The United States imposes a 30 percent withholding tax on U.S. source dividends, which are generally dividends paid by corporations incorporated in the United States ("U.S. Equities"). Traditionally, financial derivatives such as securities lending transactions and notional principal contracts entered into by non-U.S. residents that include "substitute" dividend payments that are determined by reference to the amount of dividends paid on U.S. Equities have been sourced outside of the United States and are therefore not subject to this withholding tax.

Amid concerns that these financial derivatives provide a way to avoid the U.S withholding tax on U.S. Equities, the Hiring Incentives to Restore Employment Act (the "HIRE Act"), enacted in 2010, added Section 871(m) to the U.S. Internal Revenue Code (the "Code") to treat certain "dividend equivalent" payments that are considered to be economically equivalent to dividends paid on U.S Equities as being from U.S. sources for withholding tax purposes. Dividend equivalent payments include payments made in connection with securities lending transactions and certain notional principal contracts that reference U.S. Equities where the payments are contingent upon or determined by reference to the payment of a dividend on a U.S. Equity.

For notional principal contracts, dividend equivalent payments paid before March 18, 2012, are covered by Section 871(m) if one of four criteria are met: (i) in connection with entering the notional principal contract, the long party transfers the underlying U.S. Equity security to the short party to the contract, (ii) in connection with closing the contract, the short party transfers the security to the long party, (iii) the underlying security is not readily tradable on an established security market, or (iv) the underlying security is posted as collateral by the short party to the contract.

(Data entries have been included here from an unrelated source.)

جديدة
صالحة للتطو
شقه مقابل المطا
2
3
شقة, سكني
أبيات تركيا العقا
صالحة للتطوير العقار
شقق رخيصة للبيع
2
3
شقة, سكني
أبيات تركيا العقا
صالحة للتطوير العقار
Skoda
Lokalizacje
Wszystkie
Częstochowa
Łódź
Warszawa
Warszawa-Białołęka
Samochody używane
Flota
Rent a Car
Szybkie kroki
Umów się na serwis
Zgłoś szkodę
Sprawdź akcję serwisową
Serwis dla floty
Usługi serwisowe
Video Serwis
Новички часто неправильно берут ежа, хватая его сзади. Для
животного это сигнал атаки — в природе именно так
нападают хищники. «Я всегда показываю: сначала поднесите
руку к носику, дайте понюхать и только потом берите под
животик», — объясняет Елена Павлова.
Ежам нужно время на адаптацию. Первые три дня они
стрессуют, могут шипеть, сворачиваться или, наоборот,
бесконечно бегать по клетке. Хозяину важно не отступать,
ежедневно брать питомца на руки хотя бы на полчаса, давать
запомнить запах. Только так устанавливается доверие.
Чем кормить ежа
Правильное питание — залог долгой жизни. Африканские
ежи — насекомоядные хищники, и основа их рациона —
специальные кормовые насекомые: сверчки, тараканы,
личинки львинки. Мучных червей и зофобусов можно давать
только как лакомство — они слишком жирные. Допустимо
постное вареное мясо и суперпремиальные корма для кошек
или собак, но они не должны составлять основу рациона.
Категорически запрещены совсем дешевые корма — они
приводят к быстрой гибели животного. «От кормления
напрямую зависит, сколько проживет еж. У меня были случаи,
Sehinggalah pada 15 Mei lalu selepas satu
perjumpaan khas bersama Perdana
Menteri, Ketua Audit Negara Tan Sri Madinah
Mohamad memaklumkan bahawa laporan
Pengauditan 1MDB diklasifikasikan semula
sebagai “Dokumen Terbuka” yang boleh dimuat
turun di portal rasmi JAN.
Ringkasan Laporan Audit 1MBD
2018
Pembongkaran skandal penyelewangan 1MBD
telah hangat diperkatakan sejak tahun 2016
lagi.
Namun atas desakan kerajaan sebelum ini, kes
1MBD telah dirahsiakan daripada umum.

The U.S. Treasury Department and the U.S. Internal Revenue Service have recently issued temporary and proposed regulations that provide that the existing rules will be extended to payments made with respect to notional principal contracts until the end of 2012. For notional principal contract payments made in 2013 and thereafter (even if the NPC was entered into before that date), the categories of notional principal contracts that will be covered by Section 871(m) will be expanded to include contracts where (i) the long party is considered to be "in the market" with respect to the relevant U.S. Equity on the day the contract is priced or terminated, (ii) the underlying U.S. Equity is not publicly traded, (iii) the underlying security is posted as collateral by the short party and this collateral represents more than 10 percent of the collateral posted by the short party, (iv) the contract has a term of less than 90 days, (v) the long party contractually or by conduct controls the short party's hedge, (vi) the notional principal amount of the underlying U.S. Equity represents more than 5 percent of the total public float or 20 percent of the 30-day average trading volume of the U.S. Equity, or (vii) the contract is entered into on or after the announcement of a special dividend and prior to the ex-dividend date of the special dividend. Detailed rules expand the precise contours of these categories. Other specific rules treat a notional principal contract that references multiple issuers or a customized index as consisting of separable contracts, each of which is potentially subject to 871(m). In addition, payments made beginning in 2013 on an equity-linked financial instrument, such as a forward or futures contract or an option, that are contingent upon or determined by reference to a dividend paid on a U.S. Equity will be treated as dividend equivalent payments subject to Code Section 871(m). The proposed rules will likely be the subject of a variety of comments that may be incorporated into the regulations before they are finalized.

The 30 percent withholding tax on dividends paid on U.S. Equities can be reduced by treaty and eliminated for certain types of investors, such as foreign governmental investors entitled to the benefits of Section 892 of the Code. In a helpful development for foreign governmental investors, the proposed regulations also provide that payments treated as dividend equivalent payments subject to Code Section 871(m) will be treated as dividends eligible for the exemption provided by Section 892 of the Code, and permits taxpayers to rely on this rule immediately. In addition, the dividend equivalent amount will be treated as a dividend for purposes of U.S. tax treaties, although no explicit permission is given to rely on this rule until the proposed regulations are finalized.